Two severe weather events in Ontario caused over $70 million in insured damage, according to Catastrophe Indices and Quantification Inc. (CatIQ).*

“Severe weather events driven by climate change are happening more frequently and with greater intensity,” said Kim Donaldson, the Insurance Bureau of Canada’s vice-president for Ontario. “While the insured damage from these storms is significant, the total economic cost to homeowners and governments is even greater. It is important that property owners take precautions and protect their properties to minimize potential damage. They should also understand their insurance policies and know whether they have overland flood coverage.”

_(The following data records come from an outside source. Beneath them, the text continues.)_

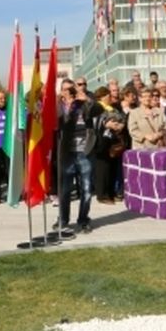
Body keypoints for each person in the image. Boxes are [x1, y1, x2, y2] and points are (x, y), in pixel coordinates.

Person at [56, 79, 93, 234]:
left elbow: (98, 110)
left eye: (71, 90)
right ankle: (63, 219)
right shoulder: (59, 107)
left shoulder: (83, 104)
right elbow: (62, 122)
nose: (68, 93)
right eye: (65, 90)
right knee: (65, 190)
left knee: (87, 189)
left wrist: (86, 99)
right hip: (67, 153)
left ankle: (83, 220)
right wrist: (69, 106)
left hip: (84, 152)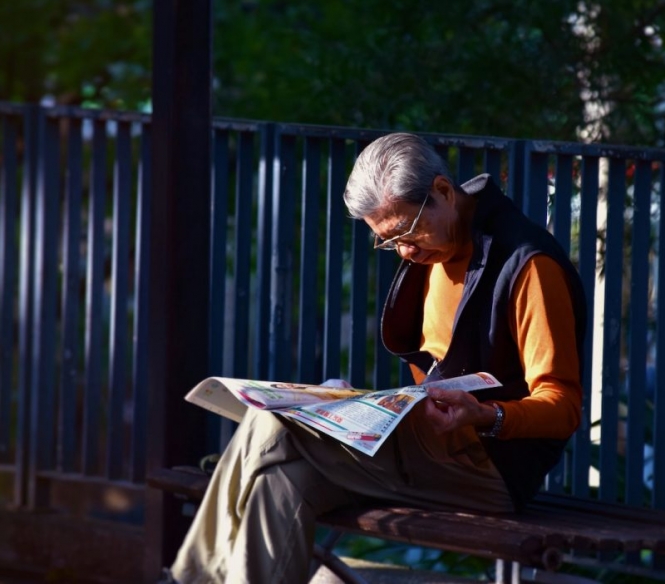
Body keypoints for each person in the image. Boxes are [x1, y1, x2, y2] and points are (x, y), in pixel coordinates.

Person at [163, 132, 586, 584]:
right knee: (281, 480)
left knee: (270, 423)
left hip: (488, 469)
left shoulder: (528, 267)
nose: (404, 251)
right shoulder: (434, 250)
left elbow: (563, 407)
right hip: (425, 451)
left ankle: (185, 580)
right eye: (388, 242)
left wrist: (485, 414)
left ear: (443, 191)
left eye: (405, 232)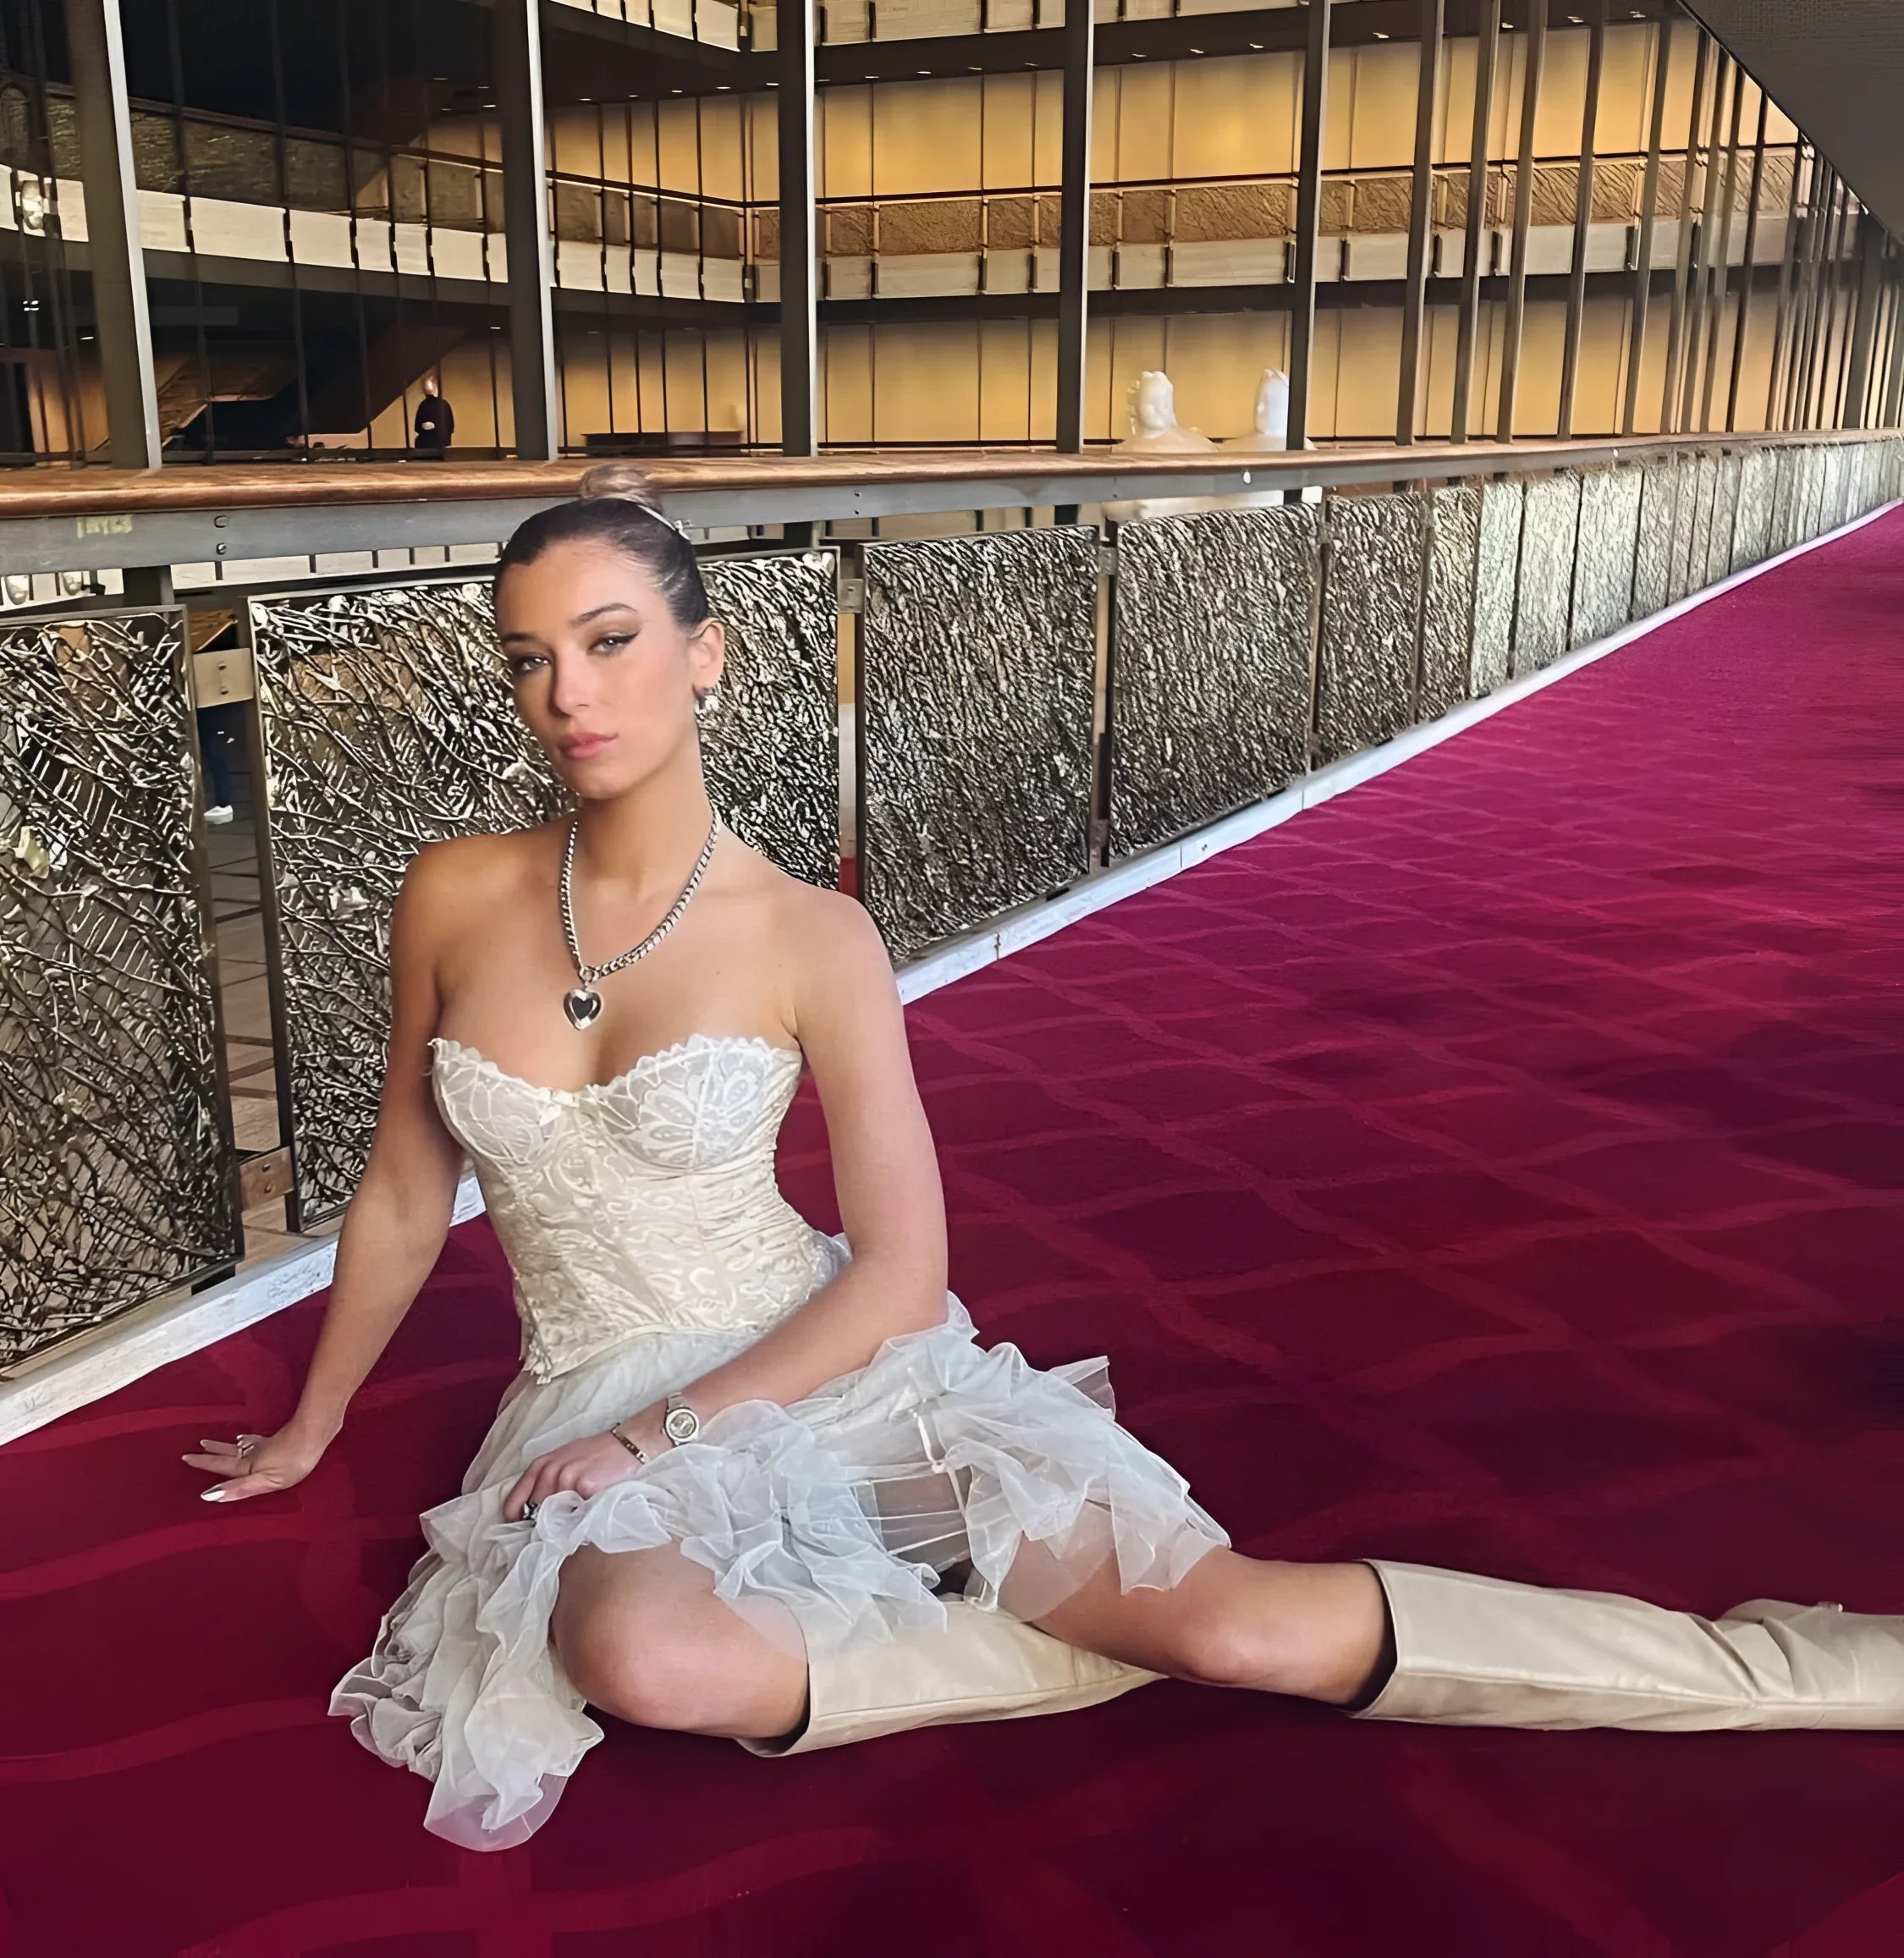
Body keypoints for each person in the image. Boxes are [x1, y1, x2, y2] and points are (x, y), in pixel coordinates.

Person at [182, 466, 1904, 1852]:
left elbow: (901, 1271)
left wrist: (671, 1426)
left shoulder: (815, 933)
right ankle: (1080, 1615)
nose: (571, 692)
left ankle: (1782, 1663)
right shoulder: (455, 888)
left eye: (614, 639)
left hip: (840, 1378)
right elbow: (410, 1184)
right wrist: (316, 1420)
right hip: (593, 1395)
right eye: (532, 654)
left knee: (1239, 1626)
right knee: (641, 1652)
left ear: (706, 654)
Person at [412, 376, 453, 459]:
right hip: (441, 441)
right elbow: (451, 426)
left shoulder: (423, 405)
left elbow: (417, 427)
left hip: (427, 442)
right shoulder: (443, 404)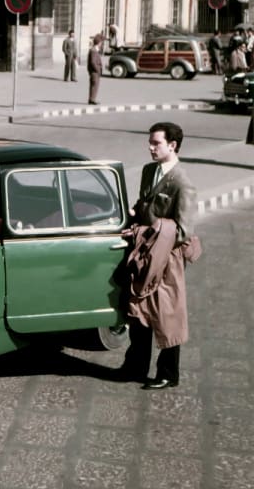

On February 4, the temperature soared to between 10 and 15 C, breaking records across southern Ontario and causing significant snowmelt. That evening, 20 to 40 centimetres of snow blanketed northern Ontario, freezing rain and drizzle fell from Sault Ste. Marie to Ottawa, and rain fell across southern Ontario. There were widespread reports of water-related damage from this event including basement leakage, sewer backups, and burst pipes. A burst water main in downtown Toronto created two sinkholes. Roads flooded in Ottawa and Cornwall due to clogged catch basins. Total insured damage for this event was over $33 million.

On March 9, southwestern Ontario saw strong winds and warm temperatures, followed by rain, and in some areas freezing rain. In Ottawa, snow transitioned to freezing rain, and then to rain and drizzle as the day went on. Peak wind gusts of 80–100 km/h were reported from Windsor to Prince Edward County. In portions of southern Ontario, there were reports of flooding and water-related damage due to heavy rain and snowmelt. Much of the damage, which included roof and basement leaks, was caused by the melting of an unusually large snowpack in Toronto and surrounding areas. Damage included roof and basement leaks. Total insured damage totaled close to $37 million.

For every dollar that insurers pay out for these home and business claims, IBC estimates that the government pays out $3 to recover the public infrastructure that the severe weather damaged.

*Catastrophe Indices and Quantification Inc. (CatIQ) estimated the amount of insured damage under licence to IBC.